» To do
From the records, return each line that has the word "index" in it.
BEGIN
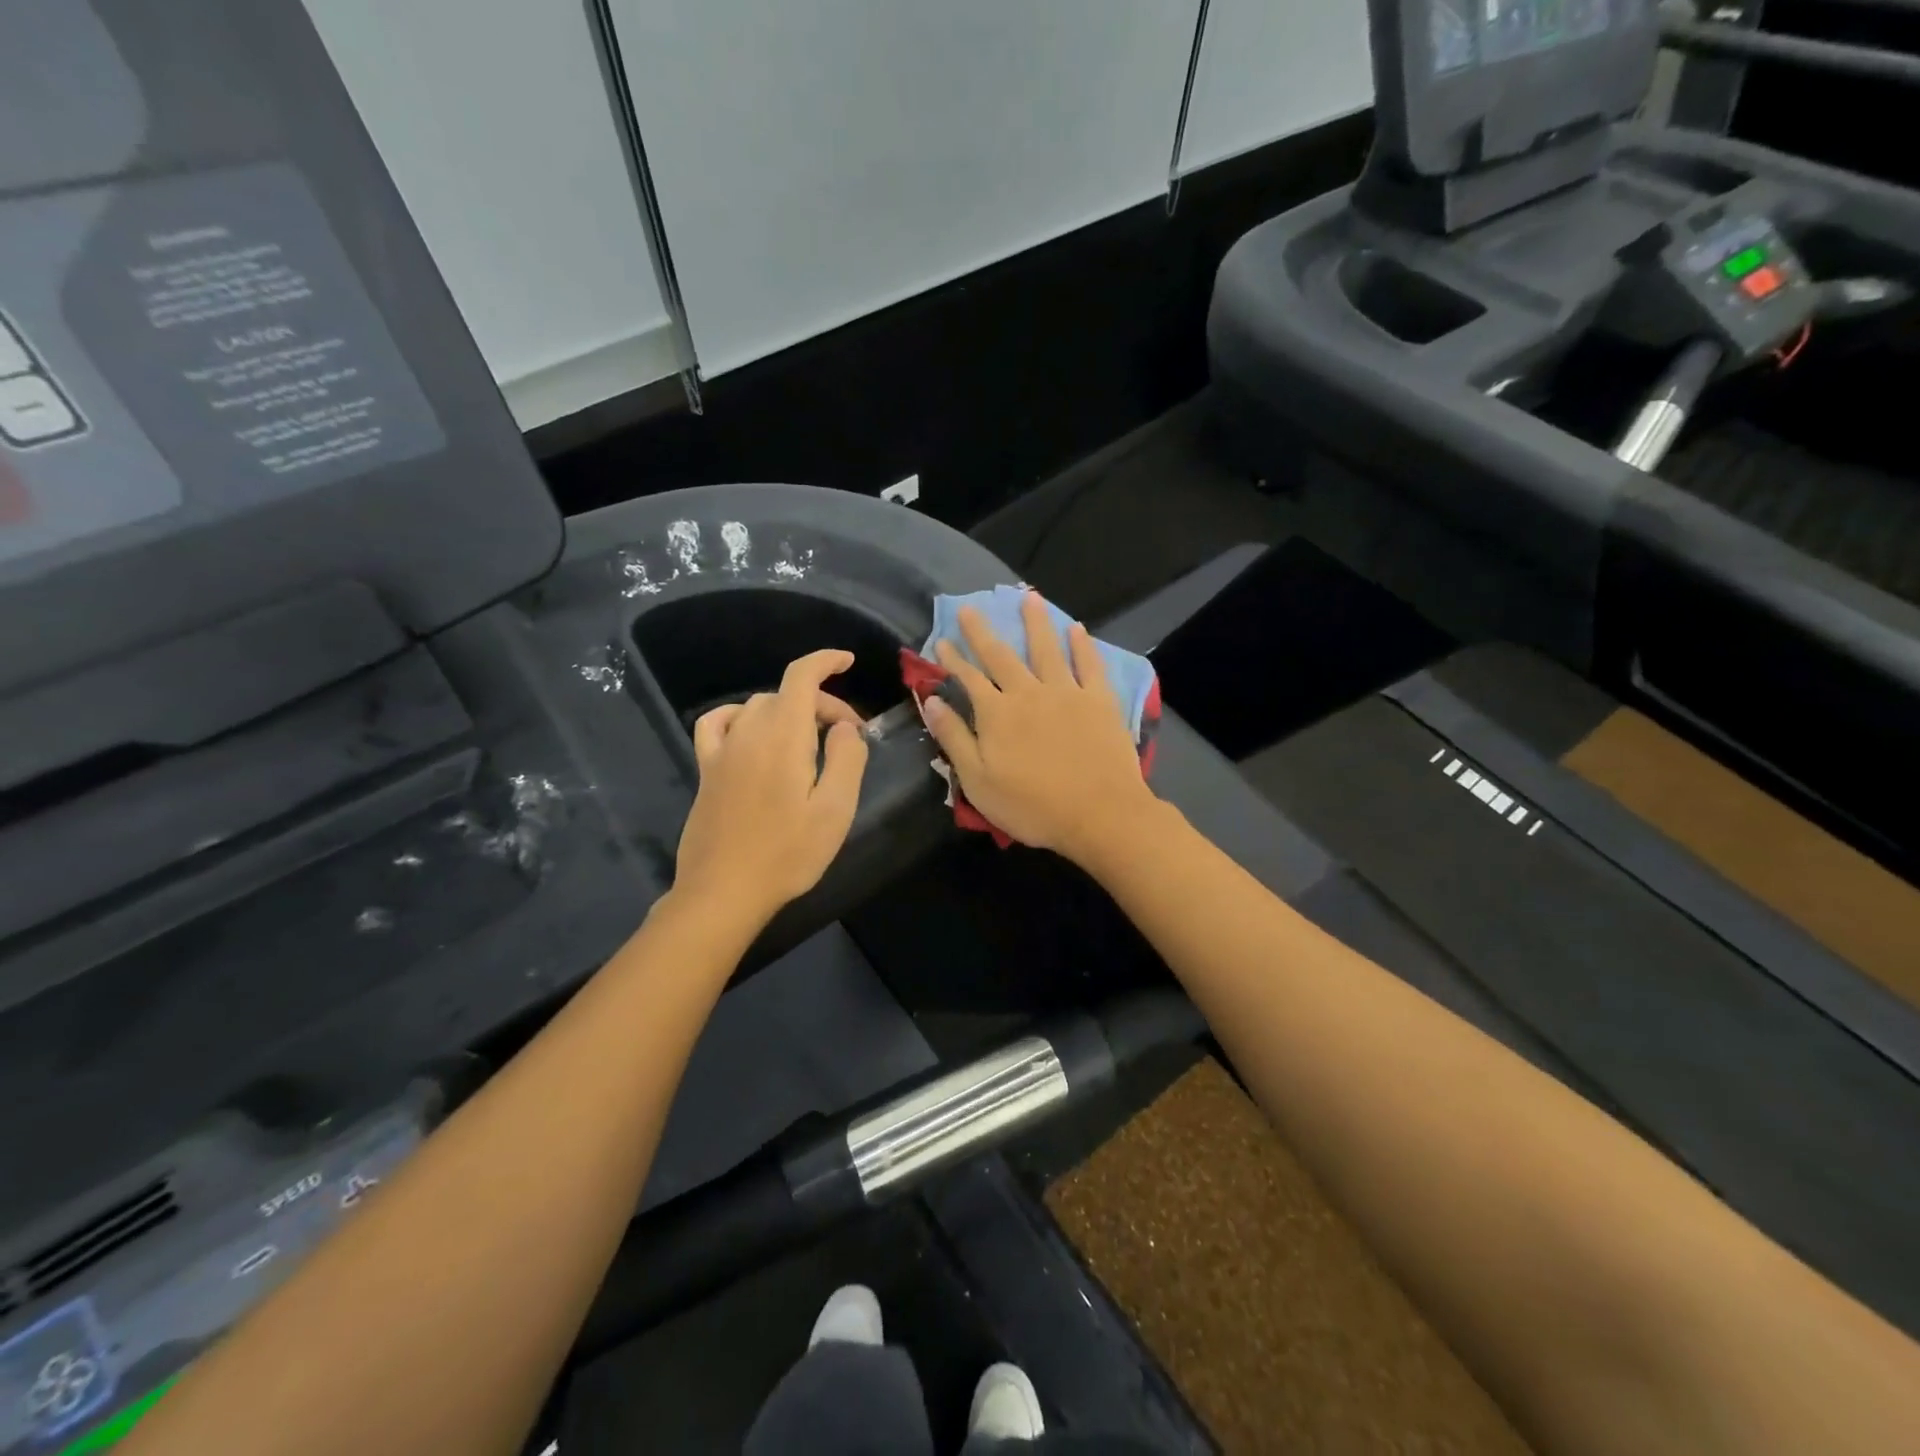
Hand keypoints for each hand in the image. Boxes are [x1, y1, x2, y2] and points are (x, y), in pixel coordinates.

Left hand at [674, 650, 870, 925]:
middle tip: (848, 739)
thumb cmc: (787, 853)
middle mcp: (748, 732)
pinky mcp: (706, 770)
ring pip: (758, 707)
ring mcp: (722, 750)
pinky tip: (749, 731)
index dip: (825, 661)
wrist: (724, 891)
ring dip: (788, 712)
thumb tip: (844, 729)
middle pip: (787, 696)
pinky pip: (718, 723)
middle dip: (822, 705)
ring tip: (809, 740)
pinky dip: (739, 716)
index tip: (847, 661)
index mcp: (783, 737)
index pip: (801, 677)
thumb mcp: (835, 810)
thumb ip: (846, 760)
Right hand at [923, 591, 1159, 862]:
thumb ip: (954, 738)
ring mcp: (1067, 693)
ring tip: (1030, 598)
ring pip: (1047, 649)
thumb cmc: (1033, 806)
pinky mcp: (1100, 701)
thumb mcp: (979, 781)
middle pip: (1001, 656)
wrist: (1100, 814)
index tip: (941, 640)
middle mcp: (1029, 693)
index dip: (952, 660)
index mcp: (997, 714)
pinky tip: (1077, 629)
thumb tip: (930, 701)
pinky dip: (1082, 646)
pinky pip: (1089, 665)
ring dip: (1036, 623)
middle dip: (982, 632)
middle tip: (970, 607)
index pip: (968, 679)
END
» Completed task
index dip: (825, 661)
index tip: (847, 661)
index mcp: (783, 737)
index pip: (801, 677)
index tip: (941, 640)
index dip: (952, 660)
index mcp: (997, 714)
index pip: (968, 679)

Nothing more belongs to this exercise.